SELECTED PASSAGE Start Marker

In other words, God was offering Cain the opportunity to find redemption. Rather than choosing to accept God’s offer, Cain slew his brother.
Hatred, murder, and war fill the pages of the history of humankind. Hatred, murder, and war continue to take top billing in the news today. And tragically, hatred, murder, and war are often entangled with religious differences.
Ever since the first murder when Cain killed Abel, apparently because he was jealous of his brother’s sacrifice, religion has mingled with violence. The first murder was, as so many since then have been, a senseless murder. Adam, their father, embraces the lifeless body of his son, Abel. Adam grieves for the son whose life has been taken, and he grieves for the son who has become a murderer.
When God looks at his children today and sees hatred and wars, how God must grieve. When Jesus looked at the city of Jerusalem, he mourned over their hardness of heart, saying, O Jerusalem, Jerusalem, you who kill the prophets and stone those sent to you, how often I have longed to gather your children together, as a hen gathers her chicks under her wings, but you were not willing
(Matthew 23:37 and Luke 13:34).

SELECTED PASSAGE End Marker

**ACTIVITY 1**.
According to the passage on Cain and Abel, what did Cain do instead of accepting God's offer?
**ACTIVITY 2**.
Write out the passage on Cain and Abel again, starting at "When God looks" and ending at "and Luke 13:34).", and swap "chicks" for "young".

AVAILABLE DATA Start Marker

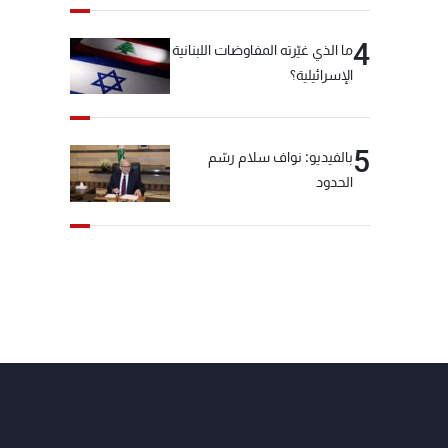
4
ما الذي غيّرته المفاوضات اللبنانية
الإسرائيلية؟
5
بالفيديو: نواف سلام رسّم
الحدود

AVAILABLE DATA End Marker

**YOUR SOLUTION 1**.
He slew his brother.

**YOUR SOLUTION 2**.
When God looks at his children today and sees hatred and wars, how God must grieve. When Jesus looked at the city of Jerusalem, he mourned over their hardness of heart, saying, O Jerusalem, Jerusalem, you who kill the prophets and stone those sent to you, how often I have longed to gather your children together, as a hen gathers her young under her wings, but you were not willing
(Matthew 23:37 and Luke 13:34).